Records for the task
------------
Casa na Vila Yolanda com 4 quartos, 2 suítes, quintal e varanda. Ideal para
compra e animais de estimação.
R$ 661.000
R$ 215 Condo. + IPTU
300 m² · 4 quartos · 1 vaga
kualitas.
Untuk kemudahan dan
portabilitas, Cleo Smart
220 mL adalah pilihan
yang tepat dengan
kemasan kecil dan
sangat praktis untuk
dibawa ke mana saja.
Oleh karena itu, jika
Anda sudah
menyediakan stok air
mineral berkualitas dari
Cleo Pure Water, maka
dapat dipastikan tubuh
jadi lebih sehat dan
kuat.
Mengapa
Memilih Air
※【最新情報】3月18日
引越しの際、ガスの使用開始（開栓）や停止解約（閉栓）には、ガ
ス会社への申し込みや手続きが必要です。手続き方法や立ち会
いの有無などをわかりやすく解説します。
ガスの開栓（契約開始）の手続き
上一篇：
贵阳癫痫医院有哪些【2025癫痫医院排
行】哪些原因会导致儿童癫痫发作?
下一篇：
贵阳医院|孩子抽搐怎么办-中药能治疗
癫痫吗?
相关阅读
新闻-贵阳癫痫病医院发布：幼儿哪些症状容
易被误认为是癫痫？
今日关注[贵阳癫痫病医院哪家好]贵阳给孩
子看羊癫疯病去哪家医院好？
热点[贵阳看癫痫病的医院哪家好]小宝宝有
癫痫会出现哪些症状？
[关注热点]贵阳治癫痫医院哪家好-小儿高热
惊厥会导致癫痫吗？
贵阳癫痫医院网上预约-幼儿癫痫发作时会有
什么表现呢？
------------
Your objective
Your answer must be the full listing above, printed exactly as it stands.

Exercise result
Casa na Vila Yolanda com 4 quartos, 2 suítes, quintal e varanda. Ideal para
compra e animais de estimação.
R$ 661.000
R$ 215 Condo. + IPTU
300 m² · 4 quartos · 1 vaga
kualitas.
Untuk kemudahan dan
portabilitas, Cleo Smart
220 mL adalah pilihan
yang tepat dengan
kemasan kecil dan
sangat praktis untuk
dibawa ke mana saja.
Oleh karena itu, jika
Anda sudah
menyediakan stok air
mineral berkualitas dari
Cleo Pure Water, maka
dapat dipastikan tubuh
jadi lebih sehat dan
kuat.
Mengapa
Memilih Air
※【最新情報】3月18日
引越しの際、ガスの使用開始（開栓）や停止解約（閉栓）には、ガ
ス会社への申し込みや手続きが必要です。手続き方法や立ち会
いの有無などをわかりやすく解説します。
ガスの開栓（契約開始）の手続き
上一篇：
贵阳癫痫医院有哪些【2025癫痫医院排
行】哪些原因会导致儿童癫痫发作?
下一篇：
贵阳医院|孩子抽搐怎么办-中药能治疗
癫痫吗?
相关阅读
新闻-贵阳癫痫病医院发布：幼儿哪些症状容
易被误认为是癫痫？
今日关注[贵阳癫痫病医院哪家好]贵阳给孩
子看羊癫疯病去哪家医院好？
热点[贵阳看癫痫病的医院哪家好]小宝宝有
癫痫会出现哪些症状？
[关注热点]贵阳治癫痫医院哪家好-小儿高热
惊厥会导致癫痫吗？
贵阳癫痫医院网上预约-幼儿癫痫发作时会有
什么表现呢？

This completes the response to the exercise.